#### Selected passage
· · ·

Orbital characteristics
- Epoch 31 July 2016 (JD 2457600.5)
- Uncertainty parameter 0
- Observation arc: 124.55 yr (45493 d)
- Aphelion: 2.32 AU (346.60 Gm)
- Perihelion: 2.03 AU (304.06 Gm)
- Semi-major axis: 2.17 AU (325.33 Gm)
- Eccentricity: 0.065386
- Orbital period (sidereal): 3.21 yr (1,171.4 d)
- Average orbital speed: 20.18 km/s
- Mean anomaly: 280.686°
- Mean motion: 0° 18^{m} 26.374^{s} / day
- Inclination: 0.93927°
- Longitude of ascending node: 159.615°
- Argument of perihelion: 250.609°
- Earth MOID: 1.04 AU (155.77 Gm)
- Jupiter MOID: 2.88 AU (430.38 Gm)
- T_{Jupiter}: 3.683

Physical characteristics
- Dimensions: 19.75±0.9 km
- Mass: 8.0×10^{15} kg
- Mean density: 2.0 g/cm^{3}
- Equatorial surface gravity: 0.0055 m/s^{2}
- Equatorial escape velocity: 0.0104 km/s
- Synodic rotation period: 26.023 h (1.0843 d) 26.038 h
- Geometric albedo: 0.2334±0.022
- Temperature: ~189 K
- Spectral type: S
- Absolute magnitude (H): 10.79

= 149 Medusa =

Main-belt asteroid

149 Medusa is a bright-coloured, stony main-belt asteroid that was discovered by French astronomer J. Perrotin on September 21, 1875, and named after the Gorgon Medusa, a snake-haired monster in Greek mythology. It is orbiting the Sun at a distance of 2.17 AU with a period of 1171.4 days and an eccentricity of 0.065. The orbital plane is tilted slightly at an angle of 0.94° to the plane of the ecliptic.

When it was discovered, Medusa was by far the smallest asteroid found (although this was not known at that time). Since then, many thousands of smaller asteroids have been found. It was also the closest asteroid to the Sun discovered up to that point, beating the long-held record of 8 Flora. It remained the closest asteroid to the Sun until 433 Eros and 434 Hungaria were found in 1898, leading to the discovery of two new families of asteroids inward from the 4:1 Kirkwood gap which forms the boundary of the main belt.

Photometric observations of this asteroid at the Organ Mesa Observatory in Las Cruces, New Mexico, during 2010 gave a light curve with a rather long rotation period of 26.038 ± 0.002 hours and a brightness variation of 0.56 ± 0.03 in magnitude.

· · ·

#### Supplied data

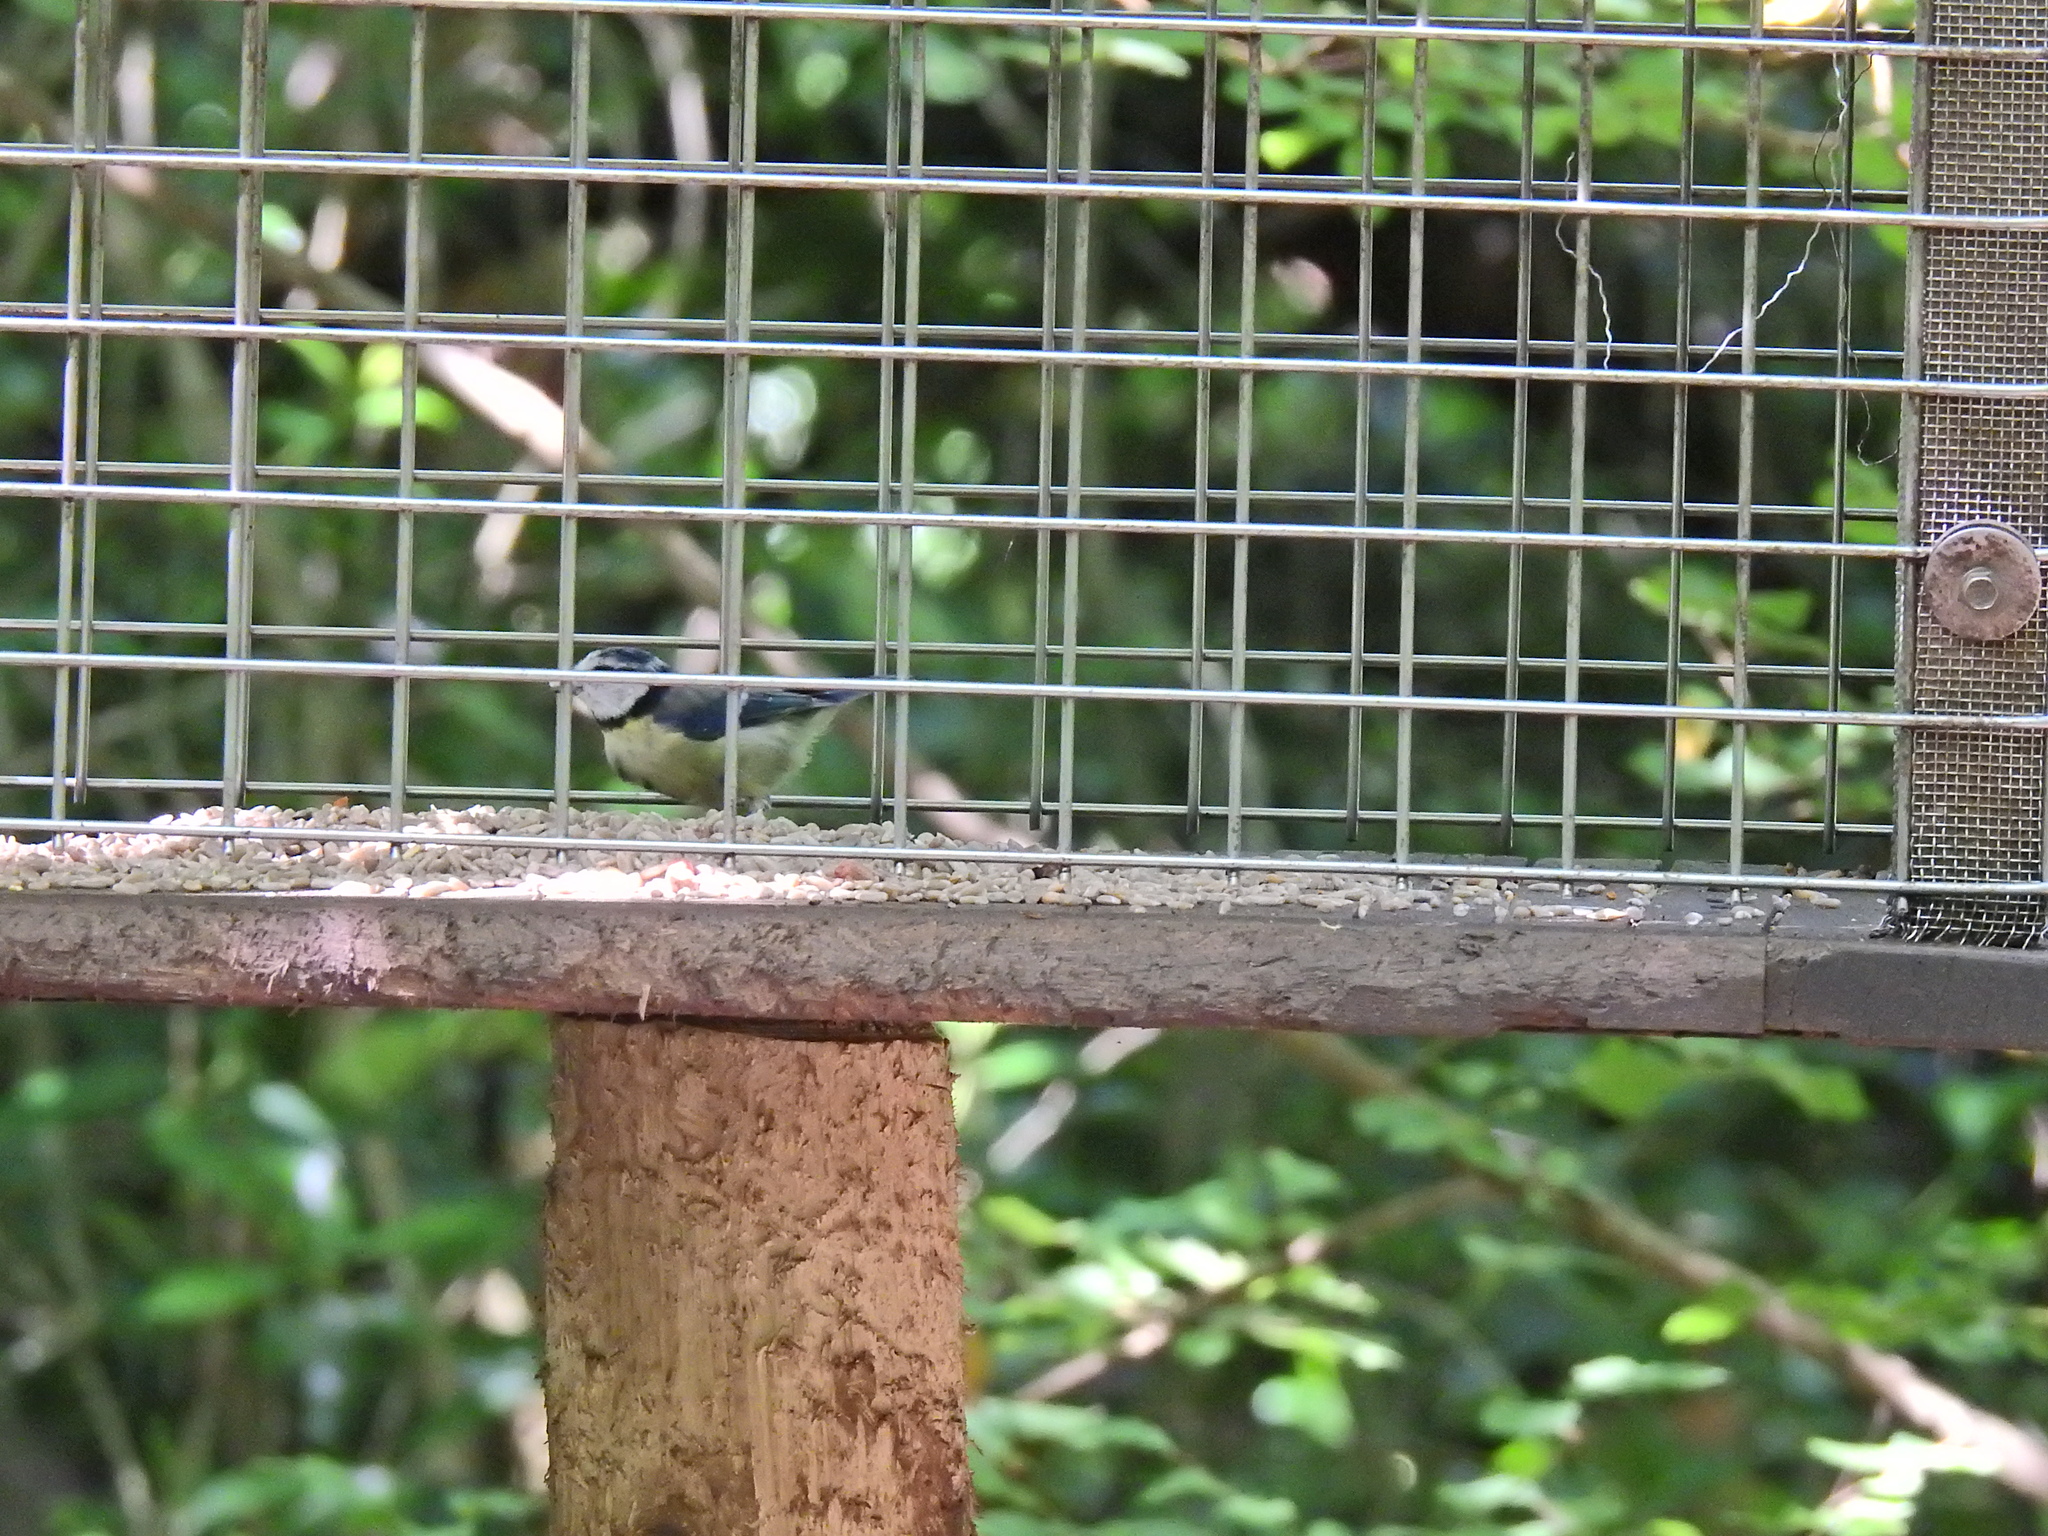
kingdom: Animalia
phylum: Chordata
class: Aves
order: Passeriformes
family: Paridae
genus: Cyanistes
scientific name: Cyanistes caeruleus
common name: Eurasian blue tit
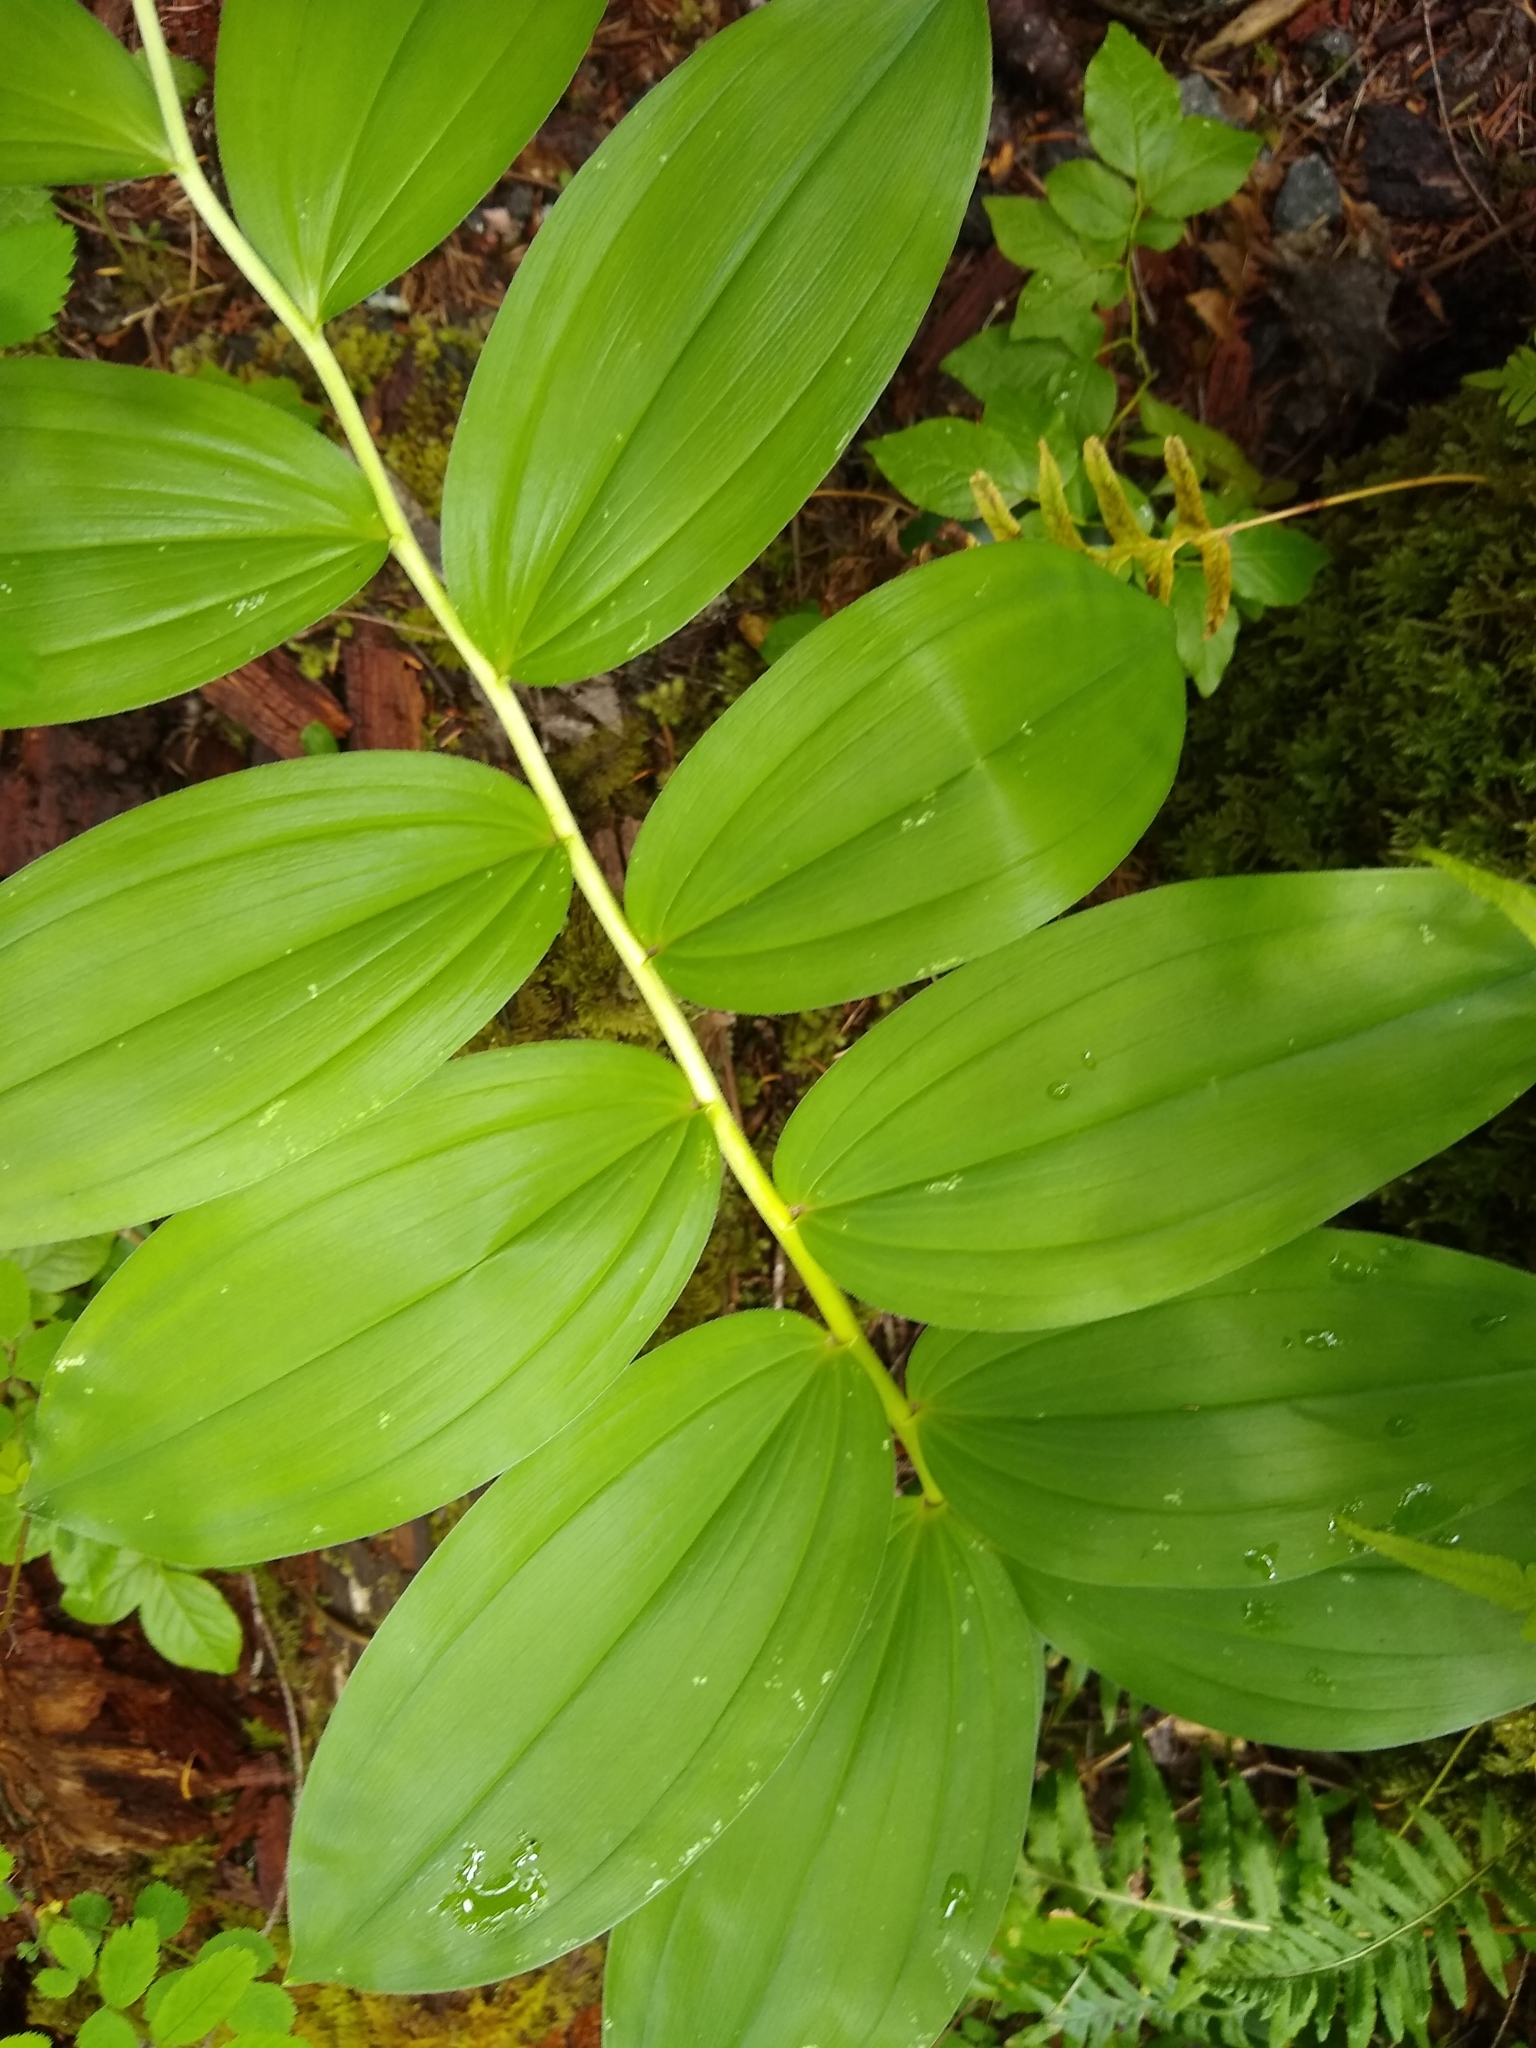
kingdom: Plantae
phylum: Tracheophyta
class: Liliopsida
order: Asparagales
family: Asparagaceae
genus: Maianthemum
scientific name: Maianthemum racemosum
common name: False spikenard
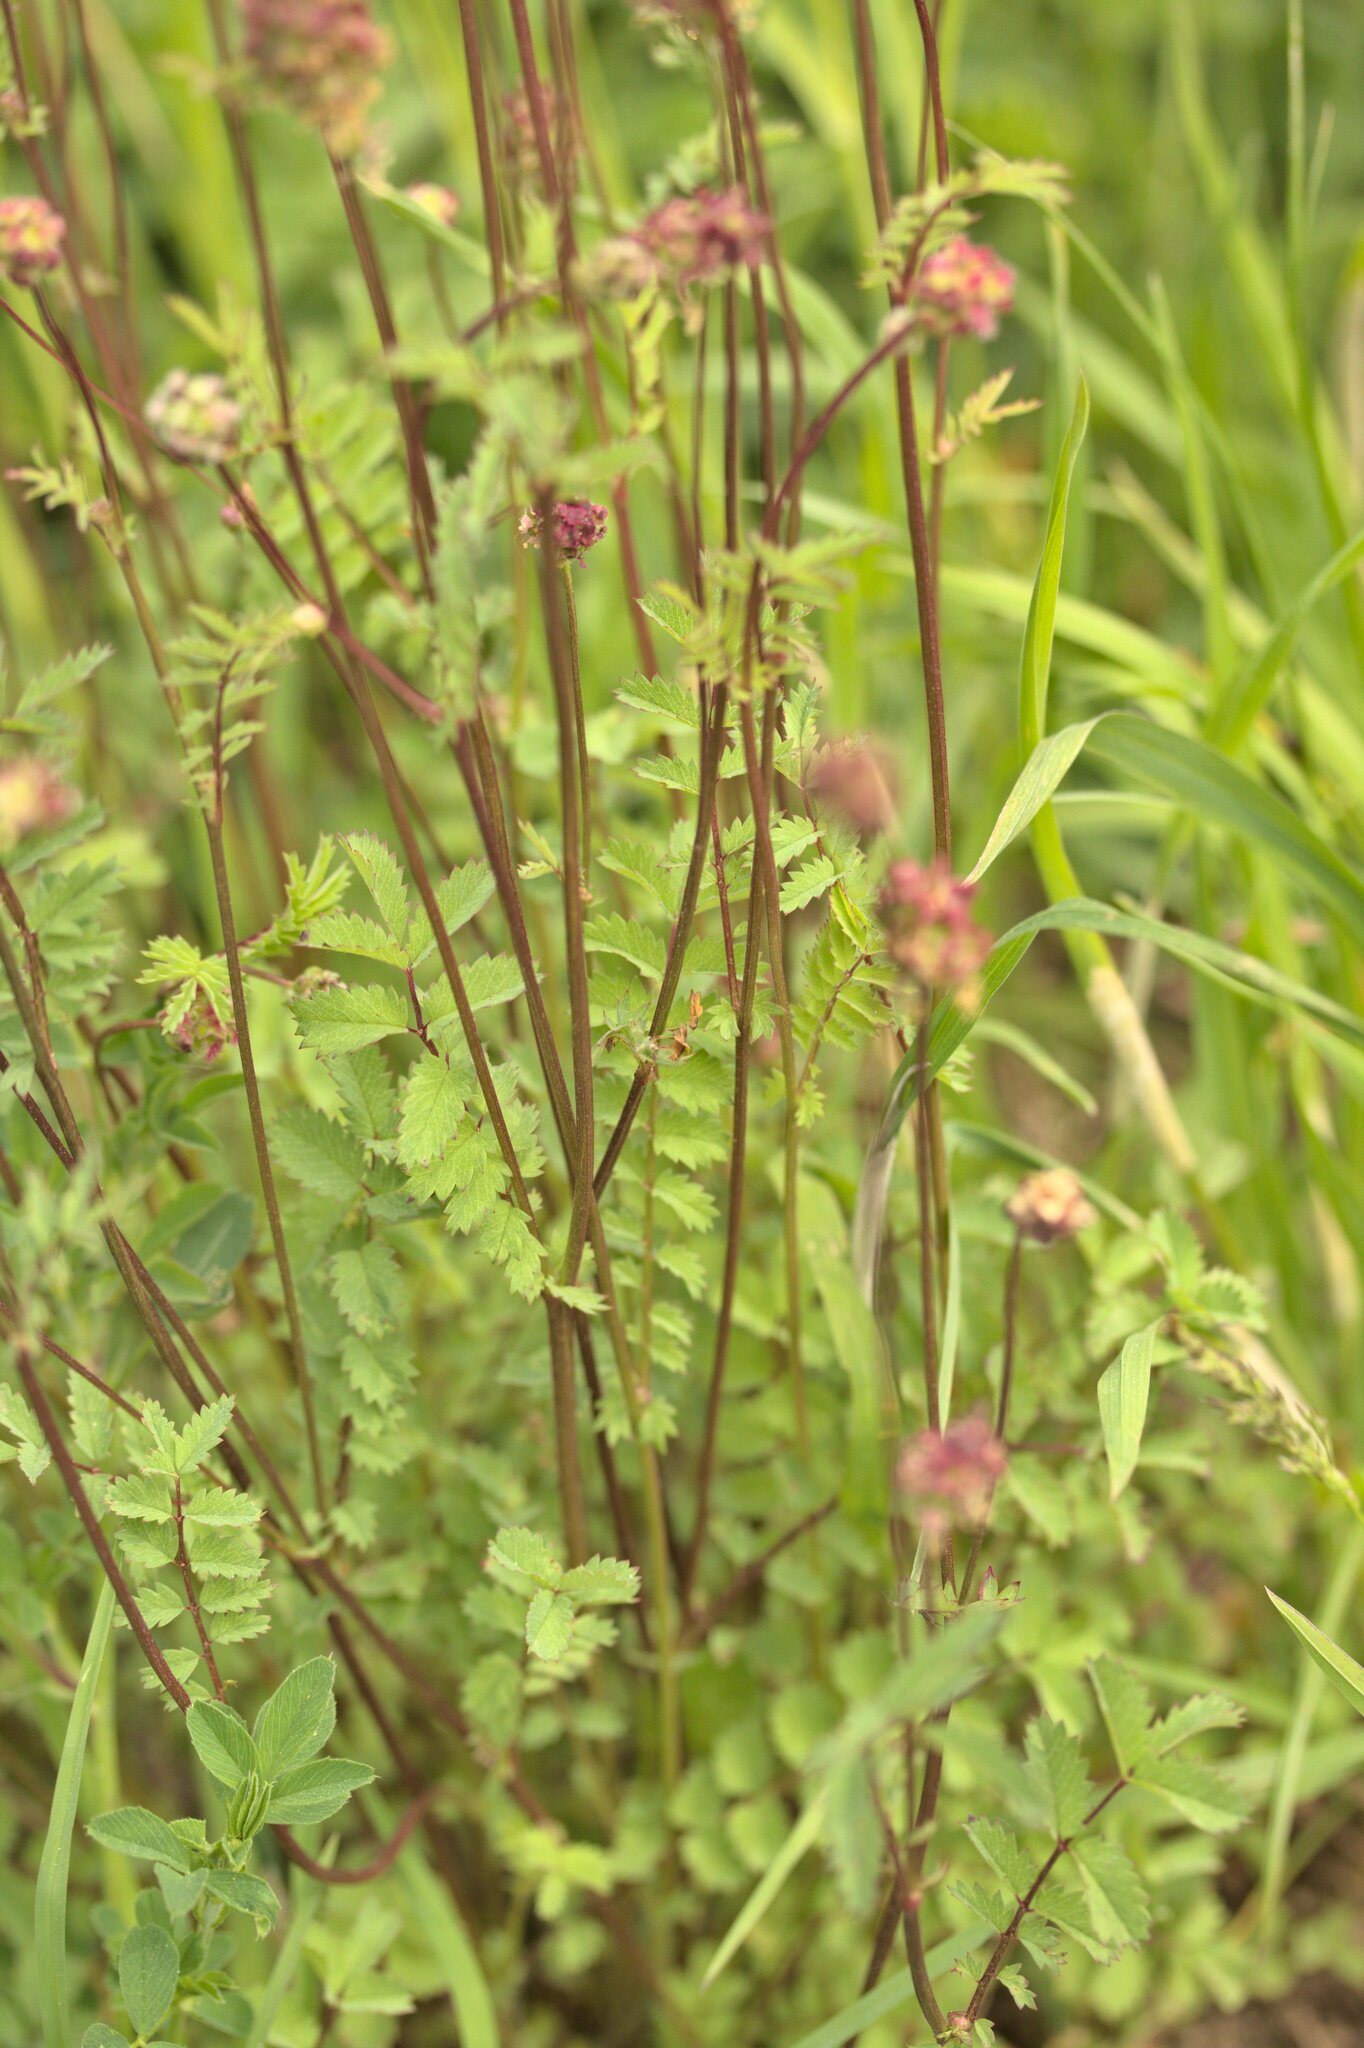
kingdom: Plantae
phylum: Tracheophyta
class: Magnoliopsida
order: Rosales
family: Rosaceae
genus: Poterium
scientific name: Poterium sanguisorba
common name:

· · ·

#### Exercise 1
Answer these questions from the text on 149 Medusa.
(a) Who discovered 149 Medusa?
(b) Whose long-held record did Medusa beat as the closest asteroid to the Sun?
(c) At which observatory were the 2010 photometric observations made?
#### Exercise 2
Echo the text on 149 Medusa word for word from "Orbital characteristics" to "AU (325.33 Gm)".
#### Exercise 3
Say whether each statement agrees with the text on 149 Medusa, answering yes or no and quoting the words that decide it.
(a) 149 Medusa is a stony asteroid.
(b) 433 Eros and 434 Hungaria were found in 1875.
(c) The spectral type of 149 Medusa is C.
The rows are not needed here.

#### Your solution 1
(a) French astronomer J. Perrotin
(b) 8 Flora
(c) The Organ Mesa Observatory in Las Cruces, New Mexico

#### Your solution 2
Orbital characteristics
- Epoch 31 July 2016 (JD 2457600.5)
- Uncertainty parameter 0
- Observation arc: 124.55 yr (45493 d)
- Aphelion: 2.32 AU (346.60 Gm)
- Perihelion: 2.03 AU (304.06 Gm)
- Semi-major axis: 2.17 AU (325.33 Gm)

#### Your solution 3
(a) Yes: "a bright-coloured, stony main-belt asteroid"
(b) No: "433 Eros and 434 Hungaria were found in 1898"
(c) No: "Spectral type: S"